Purification and characterization of a novel proline-directed protein kinase from bovine brain

A novel protein kinase which phosphorylates a synthetic peptide substrate (RRPDAHRTPNRAF) has been purified approximately 200,000-fold from bovine brain. This peptide contains the consensus sequence for phosphorylation by the p34^cdc2 kinase. The purification procedure took advantage of the phenomenon that this novel brain kinase, in partially purified extracts, chromatographed on a gel filtration column as a high molecular weight complex which dissociated in buffer containing 1 M NaC1. The purified native enzyme was estimated to be approximately 63,000, and displayed two bands of M_r = 33,000 and 25,000 on sodium dodecyl sulfate-polyacrylamide gel electrophoresis.

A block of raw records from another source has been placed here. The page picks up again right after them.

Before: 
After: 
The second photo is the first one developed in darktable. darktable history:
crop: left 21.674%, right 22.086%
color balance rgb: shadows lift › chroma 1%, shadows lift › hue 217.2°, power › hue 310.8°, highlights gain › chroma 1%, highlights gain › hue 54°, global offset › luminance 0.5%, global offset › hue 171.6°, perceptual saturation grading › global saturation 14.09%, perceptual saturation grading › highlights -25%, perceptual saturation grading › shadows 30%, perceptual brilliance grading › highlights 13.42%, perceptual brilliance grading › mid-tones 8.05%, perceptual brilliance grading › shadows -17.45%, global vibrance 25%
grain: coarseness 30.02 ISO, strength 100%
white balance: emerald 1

On Western immunoblot, the M_r = 33,000 peptide reacted strongly with antibodies specific for a conserved amino-terminal sequence, weakly with antibodies to the conserved PSTAIRE sequence, and not at all with antibodies to the carboxyl terminus, of HeLa cell p34^cdc2. The brain kinase and p34^cdc2 were similar in displaying good activity toward the parent peptide substrate, but no activity toward peptide analogues in which the -T-P- motif was substituted with either -T-G- or -T-A-. Both kinases showed marked preference in phosphorylating a peptide derived from H1 histone (KTPKKAKKPKTPKKAKKL), and both kinases could be phosphorylated by the src-family tyrosine kinase, p56^lyn, purified from bovine spleen. However, the brain kinase did not co-purify with a subunit having a molecular weight corresponding to known cyclins, nor did it undergo specific interaction with p13^suc1 beads, suggesting that this enzyme is distinct from p34^cdc2.